The curve above will take some explaining. But first some other important clarifications:
Often, people don't distinguish between types of ice. So you'll hear them talk about 'ice is growing', when what they mean is the center of the Greenland ice cap, or Antarctic sea ice. My comment is specific to Arctic sea ice.
Another trap people fall in to is not paying attention to what sort of statement about ice is being made. There are two parts to this. I'm referring to sea ice extent, not area (well, at 0 extent you also have 0 area, but it's still something to keep in mind). Also, I'm referring to the monthly average for September. If some day showed zero ice cover before my 2035, give or take, that doesn't disprove the prediction. It takes a solid calendar month, September, of no ice to support or refute the prediction.
Then there's the fact that it's a probabilistic prediction. 2035 is the mid-point. By my estimation method, there's about a 50% chance (54%) that 2035 or some year before that will show zero ice extent for September. It's only 6% that we'd see zero ice in 2029 (or before) . And rises to 96% that we'll see zero ice (for the month) in 2042 or before. The 'or before' is important.
How I got to those predictions turns on the probability thing I mentioned in this year's sea ice estimation note, of it sometimes being easier to work with the probability of something not happening, than trying to figure out directly the chances of it happening.
The sea ice estimation note shows a best fit curve through the data and projects it in to the future. The fit has some fuzziness to it, meaning that it doesn't pass perfectly through the data points. We don't really expect it to either -- there is weather variability. The size of this mis-fit, or, conversely, weather variability, is about 0.45 million km^2.
If we pretend that the variability follows the Normal distribution, then we can use that and our predictions to estimate the probability that we'll see 0 ice in any given year. That doesn't turn out to be useful. For instance, suppose there was a 1% chance of seeing no ice this year, and 4% of seeing no ice next year. What's your chance of seeing no ice in either year? I can compute it, but it's more tedious. It get rapidly more tedious with each year you want to consider. At 30-60 years ... ouch!

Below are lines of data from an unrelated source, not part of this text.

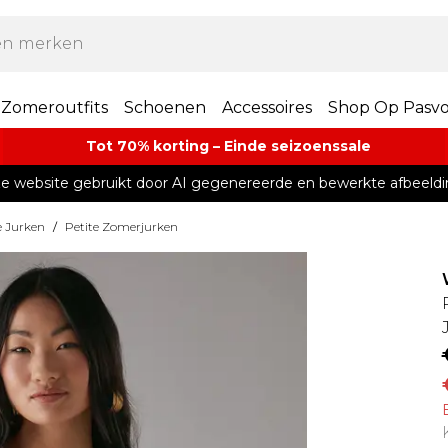
Zomeroutfits
Schoenen
Accessoires
Shop Op Pasv
Tot 70% korting – Einde seizoenssale
e website gebruikt door AI gegenereerde en bewerkte afbeeldi
e Jurken
/
Petite Zomerjurken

But we can consider quite easily the chance of there not being ice this year and there not being ice next year, and the year after ... out however far you want to go. What makes this easy is the and in the statement. If you're dealing with combining probabilities, and they combine by 'and', to find the chance of every single one happening, you just multiply the individual probabilities together. For the example from the previous paragraph, 1% chance of seeing no ice this year means 99% chance of seeing ice this year. 3% chance of no ice, means 97% chance of ice. The probability, then of seeing ice in all (2) years is 0.99 * 0.97, for 0.96 (96%). We can then turn around and see that the chance of some year not having ice is 100% - 96%, for 4%.
You might be noticing that 4% = 1% + 3%, and thinking you can just add the percentages. Consider tossing two coins. There's a 50% chance of getting heads on the first one, and 50% chance of getting heads on the second. (conversely, 50% chance of not getting heads). If you added, you would conclude that there's a 100% chance of not getting 2 heads. (50% chance of not getting a heads on the first coin and 50% chance of not getting heads on the second). The correct thing is to multiply (0.5*0.5), which says there's a 25% chance of getting no heads. Try tossing some pairs of coins and see which method is more correct.
In the top figure, I performed this kind of calculation for sea ice for every year out to 2070. As you see, the probability of not having any year with 0 ice for all of September is very high out to 2025. After that, we start accumulating some chances.
Now I can't say that I entirely believe this predictor. It is based only on my best fit logistic curve, rather than the ensemble. And this method knows nothing about sea ice thickness, only extent. But it makes a start on helping me (at least) think about what kinds of things are plausible. Given this, I'd need some good evidence behind a prediction of no ice for the month of September in, say, 2013. That seems extraordinarily unlikely. Conversely, 2060 looks extremely late (about a million to 1 against).